I recently spent a week on Jekyll Island, Georgia with my buddy Pat. The condo complex we stayed in is right on the ocean. It wasn’t warm enough to swim, but it was sunny most days and plenty warm enough to walk the beach or sit outside and read.
There was a little restaurant within the complex called the Driftwood Bistro. We could easily walk to it, the food was good and reasonably priced, and as long as you ordered an entrée you could get a bottle of wine for $10. Needless to say, we ate most of our evening meals there. There was usually a 15 to 20 minute wait for a table, so we waited in the bar. If we got there before six, it was happy hour which meant $3.50 gin & tonics. What a happy little place.
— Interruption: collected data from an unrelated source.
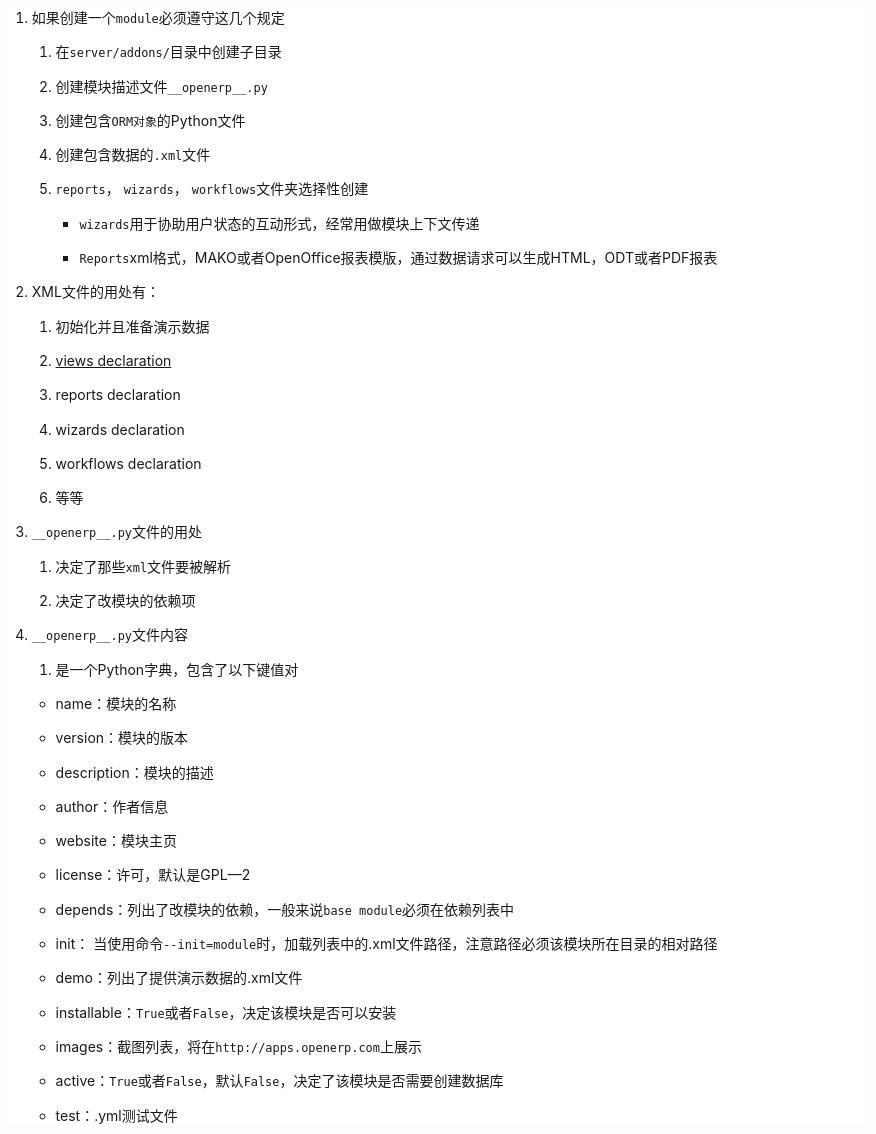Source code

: 1. 如果创建一个`module`必须遵守这几个规定

    1. 在`server/addons/`目录中创建子目录

    2. 创建模块描述文件`__openerp__.py`

    3. 创建包含`ORM对象`的Python文件

    4. 创建包含数据的`.xml`文件

    5. `reports`， `wizards`， `workflows`文件夹选择性创建
    
    	- `wizards`用于协助用户状态的互动形式，经常用做模块上下文传递

    	- `Reports`xml格式，MAKO或者OpenOffice报表模版，通过数据请求可以生成HTML，ODT或者PDF报表

2. XML文件的用处有：

    1. 初始化并且准备演示数据

    2. [views declaration](#view)

    3. reports declaration

    4. wizards declaration

    5. workflows declaration

    6. 等等

3. `__openerp__.py`文件的用处

    1. 决定了那些`xml`文件要被解析

    2. 决定了改模块的依赖项

4. `__openerp__.py`文件内容

    1. 是一个Python字典，包含了以下键值对

    - name：模块的名称

    - version：模块的版本

    - description：模块的描述

    - author：作者信息

    - website：模块主页

    - license：许可，默认是GPL—2

    - depends：列出了改模块的依赖，一般来说`base module`必须在依赖列表中

    - init： 当使用命令`--init=module`时，加载列表中的.xml文件路径，注意路径必须该模块所在目录的相对路径

    - demo：列出了提供演示数据的.xml文件

    - installable：`True`或者`False`，决定该模块是否可以安装

    - images：截图列表，将在`http://apps.openerp.com`上展示

    - active：`True`或者`False`，默认`False`，决定了该模块是否需要创建数据库
    
    - test：.yml测试文件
One evening we went into the bar to wait and there was only one bar stool open, with men sitting on either side of the empty seat. Upon seeing us, the man to the right immediately jumped up and offered us his chair. The three of us chatted a bit with none of us sitting down, then another seat opened up so we officially bellied up to the bar: Pat, me and Jim.
Pat started chatting with the folks to her left, and I kept chatting with Jim. He was probably 40, a hippie throw-back with face stubble and a long ponytail streaked with grey. He was very friendly, absolutely non-threatening (like any good hippie), and a little bit goofy, maybe stoned (like any good hippie). He lived on the island and it was his night off from working in a different restaurant.
Our conversation was pleasant enough, but sometimes very disjointed. For example:
Jim: (after we'd talked about where I'm from): See her? (He points to a bartender) She lives down the street from Mary.
Me: Oh? Who's Mary?
Jim: (incredulous) You don't know Mary?
Me: Jim, I don't know ANYONE.
Jim: Oh yeah. Right.
Like I said, kind of rambling but not uninteresting. Anyway, at one point, Jim looked at me and said - and this is a direct quote:
“I'm not trying to pick you up or anything, ma'am, but do you want to go out and party?”
Oh Jim. Seriously? “Ma'am” and “do you want to go out and party” do not belong in the same sentence.
I politely declined and we continued to chat until Pat’s and my table was ready.
Maybe that was a bad decision. It could have been a vacation highlight.
By the way, our waitress that night was Mary. THE Mary. I mentioned meeting Jim in the bar and she said “Oh, you mean Jimmy? He’s what we call a local character.”
He’s been known to us as Jimmy the Local ever since.